Say Her Name: The Life and Death of Sandra Bland, 2018 | Hulu
This 2018 documentary chronicles events surrounding the 2015 death of activist Sandra Bland. With filming and research beginning just ten days after her death, Say Her Name: The Life and Death of Sandra Bland sheds light on her activism, life, and the allegations surrounding her arrest and death in Texas. In addition to posthumous footage, Say Her Name features vlogs from Bland describing her personal mission and passions.
Toni Morrison: The Pieces I Am, 2019 | Hulu
In Toni Morrison: The Pieces I Am, late Nobel Prize-winning novelist Toni Morrison tells her own story of life, literature, and how the two intersected throughout her career. Known for her poignant writings about racism, Black women, and politics; The Pieces I Am explores Morrison's childhood, education, and modern reflections on racism, with interviews from cultural icons like Angela Davis and Oprah Winfrey.
Trial by Media, 2020 | Netflix
While Trial by Media focuses on the seminal role of broadcasting in several landmark and high profile criminal trials, episodes two and three directly examine journalism's ability to expose police brutality and white supremacy, and its subsequent ability to mobilize those fighting injustice. Episode 2, 'Subway Vigilante,' identifies a turning point in the delineation of self-defense versus assault, while Episode 3, '41 Shots,' examines the case of unarmed Amadou Diallo, a Guinean immigrant fired upon 41 times by four white NYPD officers outside of his residence.

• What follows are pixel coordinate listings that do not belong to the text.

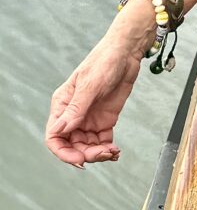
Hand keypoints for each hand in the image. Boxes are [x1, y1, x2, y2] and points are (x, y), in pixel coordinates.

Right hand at [46, 10, 151, 166]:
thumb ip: (77, 108)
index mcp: (62, 104)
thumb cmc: (105, 60)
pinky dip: (107, 149)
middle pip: (72, 145)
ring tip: (112, 152)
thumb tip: (61, 131)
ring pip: (87, 146)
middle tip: (104, 153)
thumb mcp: (91, 84)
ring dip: (98, 154)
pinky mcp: (104, 119)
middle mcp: (73, 114)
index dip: (63, 152)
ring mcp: (88, 118)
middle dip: (85, 154)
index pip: (54, 136)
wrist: (127, 51)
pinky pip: (101, 141)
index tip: (80, 159)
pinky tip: (116, 151)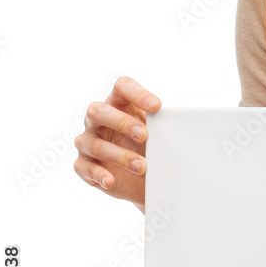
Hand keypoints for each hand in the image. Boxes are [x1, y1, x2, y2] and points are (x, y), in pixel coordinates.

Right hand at [73, 76, 160, 212]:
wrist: (143, 178)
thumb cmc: (149, 144)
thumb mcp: (158, 132)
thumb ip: (164, 122)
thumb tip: (181, 120)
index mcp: (118, 103)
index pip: (121, 87)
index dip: (137, 93)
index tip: (157, 107)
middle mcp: (98, 119)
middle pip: (98, 111)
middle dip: (122, 122)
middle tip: (144, 135)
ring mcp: (87, 141)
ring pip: (94, 144)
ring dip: (120, 155)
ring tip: (142, 166)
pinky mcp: (83, 165)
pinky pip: (84, 167)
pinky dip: (99, 174)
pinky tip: (111, 180)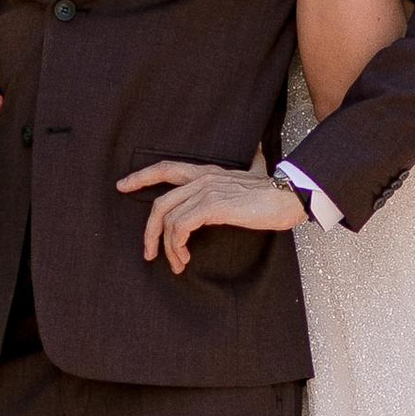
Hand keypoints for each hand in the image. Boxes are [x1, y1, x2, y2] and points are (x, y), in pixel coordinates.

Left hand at [118, 159, 305, 273]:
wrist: (291, 195)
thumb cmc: (277, 190)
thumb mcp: (258, 174)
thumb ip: (254, 165)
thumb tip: (259, 151)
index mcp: (209, 173)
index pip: (167, 169)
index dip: (142, 176)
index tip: (123, 186)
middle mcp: (203, 179)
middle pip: (160, 202)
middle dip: (148, 231)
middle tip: (148, 253)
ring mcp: (206, 191)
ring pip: (168, 219)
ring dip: (168, 248)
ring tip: (178, 264)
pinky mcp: (212, 206)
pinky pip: (180, 227)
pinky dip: (177, 246)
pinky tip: (185, 258)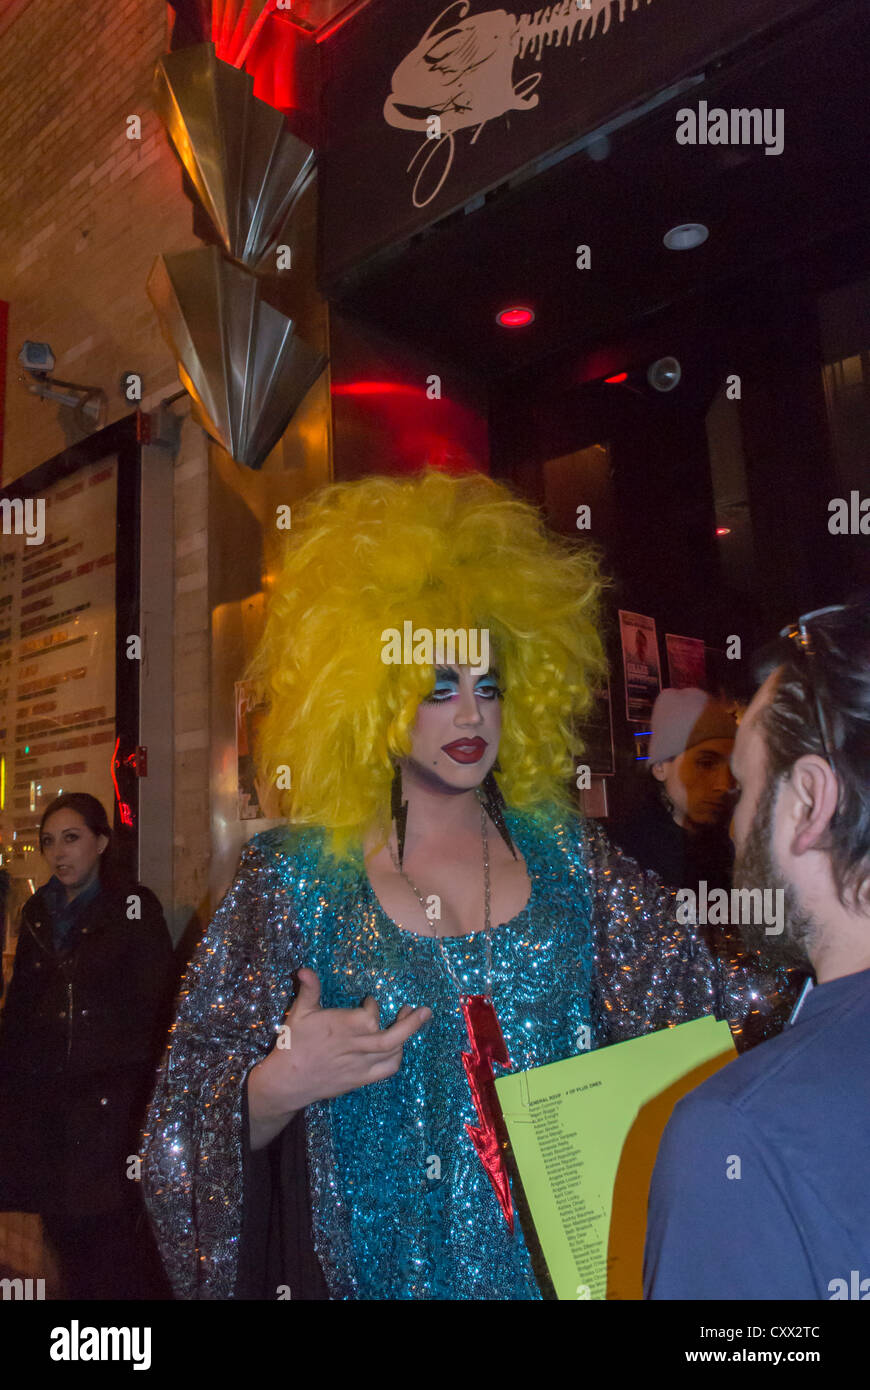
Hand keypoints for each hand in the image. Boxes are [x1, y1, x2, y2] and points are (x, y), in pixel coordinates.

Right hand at [247, 969, 430, 1147]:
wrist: (288, 1081)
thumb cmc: (293, 1043)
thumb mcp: (300, 1012)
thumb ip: (309, 990)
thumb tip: (305, 969)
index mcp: (344, 1027)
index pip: (371, 1014)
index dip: (373, 1005)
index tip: (369, 1000)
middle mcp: (356, 1046)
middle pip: (392, 1036)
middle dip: (411, 1023)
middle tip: (424, 1010)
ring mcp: (360, 1065)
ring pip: (393, 1053)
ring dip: (406, 1037)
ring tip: (411, 1021)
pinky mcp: (360, 1079)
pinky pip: (387, 1070)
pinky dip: (396, 1058)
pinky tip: (398, 1048)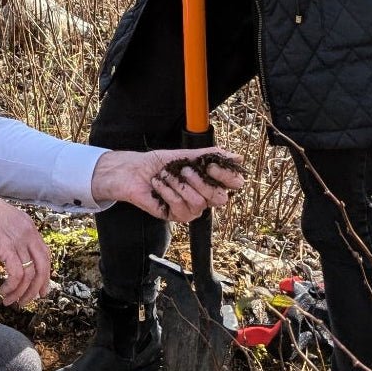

Self-Made: Inspired by the Life of Madam C.J. Walker, 2020 | Netflix
Aside from showcasing Auburn University alumna and Oscar-winning actress Octavia Spencer, Self-Made: Inspired by the Life of Madam C.J. Walker looks at the journey to success of America's first female self-made millionaire. Based on the biography written by her great great granddaughter, A'Lelia Bundles, Self-Made chronicles the road from Sarah Breedlove - a washer tired of being mistreated because of her appearance, to Madam C.J. Walker - an entrepreneur and CEO who led thousands of women to their own financial freedom.
Who Killed Malcolm X?, 2019 | Netflix
This six-episode investigative documentary follows activist Abdur-Rahman Muhammad, who set out to discover the truth behind the assassination of civil rights leader Malcolm X. Muhammad uses all lenses in Who Killed Malcolm X?, but focuses on his proximity to the Nation of Islam, celebrities and high-profile athletes, and the police. In the final episode, he also explores how Malcolm X's assassination remains impactful today.
You Had Me at Black, 2016 | Apple Podcasts
You Had Me at Black does not focus on celebrities or special guest stars, and its content is user generated. By allowing Black men and women to tell their own stories about the Black American experience, this weekly podcast is undoing centuries of misrepresentation in conventional media. Notable topics include moments with teachers, the Black birthing crisis, dating, and imposter syndrome.